Gopireddy Srinivasa Reddy (born 12 August 1969) is an Indian politician from Andhra Pradesh. He was a Member of the Legislative Assembly representing YSR Congress Party from Narasaraopet Assembly Constituency from 2014 to 2024. He lost the 2024 Andhra Pradesh Legislative Assembly election.

== Early life and education ==
Reddy was born to Gopireddy Venkateswara Reddy and Subbayamma in Buchipapanapalem village of Guntur district, Andhra Pradesh. He did his schooling in Korukonda Sainik School, Vizianagaram.
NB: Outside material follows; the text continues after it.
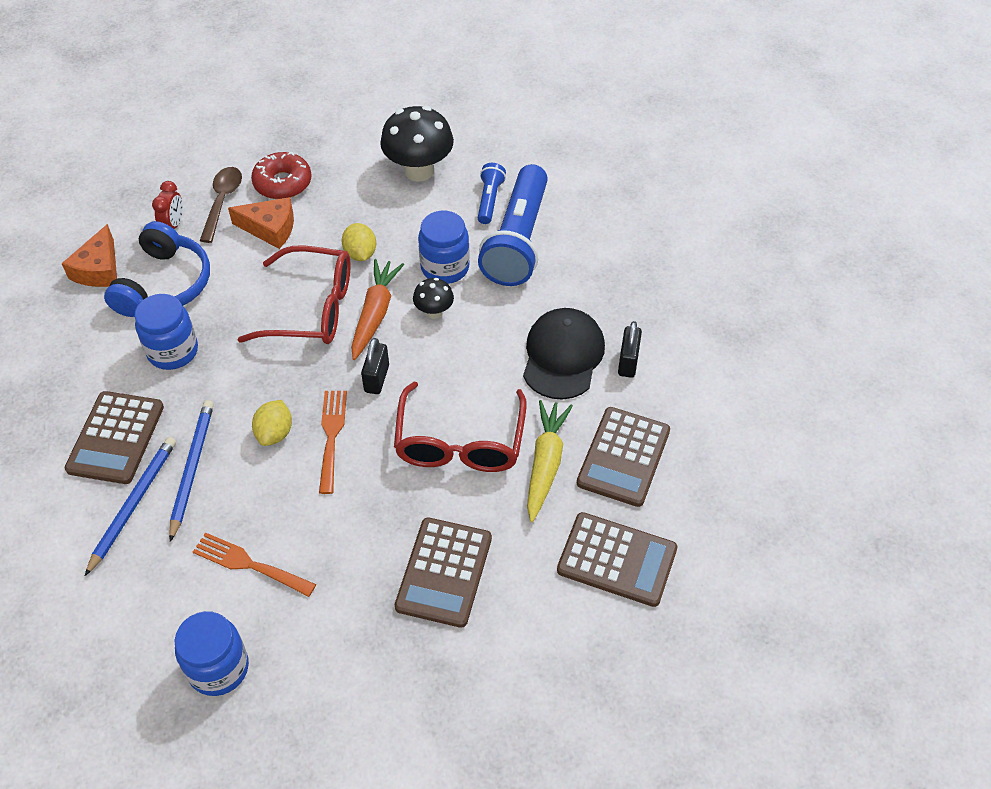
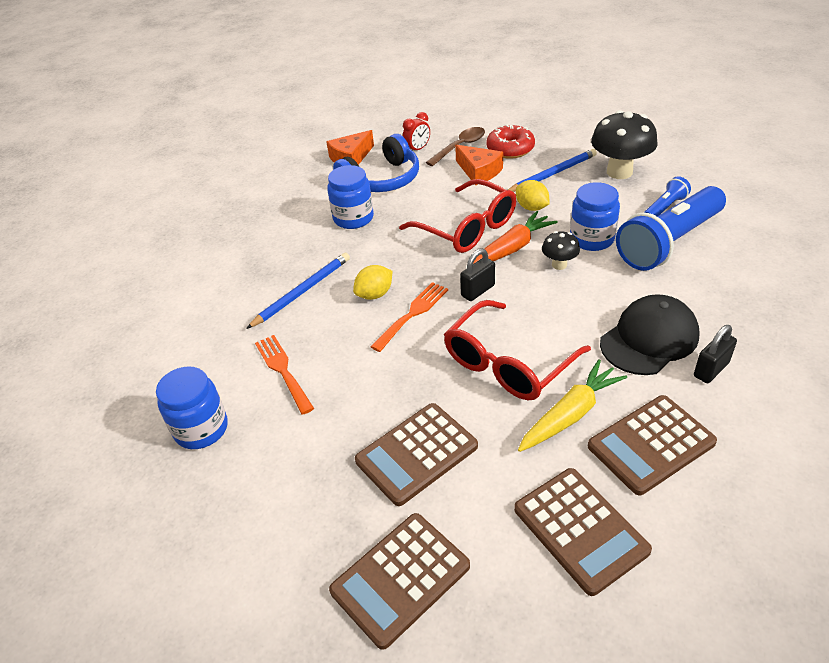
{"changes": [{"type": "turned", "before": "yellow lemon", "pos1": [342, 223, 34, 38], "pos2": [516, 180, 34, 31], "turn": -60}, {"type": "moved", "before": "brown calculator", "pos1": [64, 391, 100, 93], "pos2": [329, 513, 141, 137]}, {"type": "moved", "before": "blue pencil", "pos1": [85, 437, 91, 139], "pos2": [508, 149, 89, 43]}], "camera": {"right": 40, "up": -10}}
He is a medical doctor and completed his MBBS from Andhra Medical College, Visakhapatnam and did his post graduation in Orthopaedics in 1999 from Mahe University, Manipal, Karnataka. His wife is a physiotherapist.

== Career ==
Reddy joined YSR Congress Party in 2011 and contested from Narasaraopet Constituency in the 2014 Andhra Pradesh Legislative Assembly election. He polled 87,761 votes and defeated Nalabothu Venkata Rao of Bharatiya Janata Party by a margin of 15,766 votes. He was reelected in the 2019 Andhra Pradesh Legislative Assembly Election representing YSR Congress Party. He defeated Chadalavada Aravinda Babu of TDP by a margin of 32,277 votes. However, he lost the 2024 Andhra Pradesh Legislative Assembly election from Narasaraopet constituency by a margin of 19,705 votes to Chadalavada Aravind Babu of Telugu Desam Party, this time around.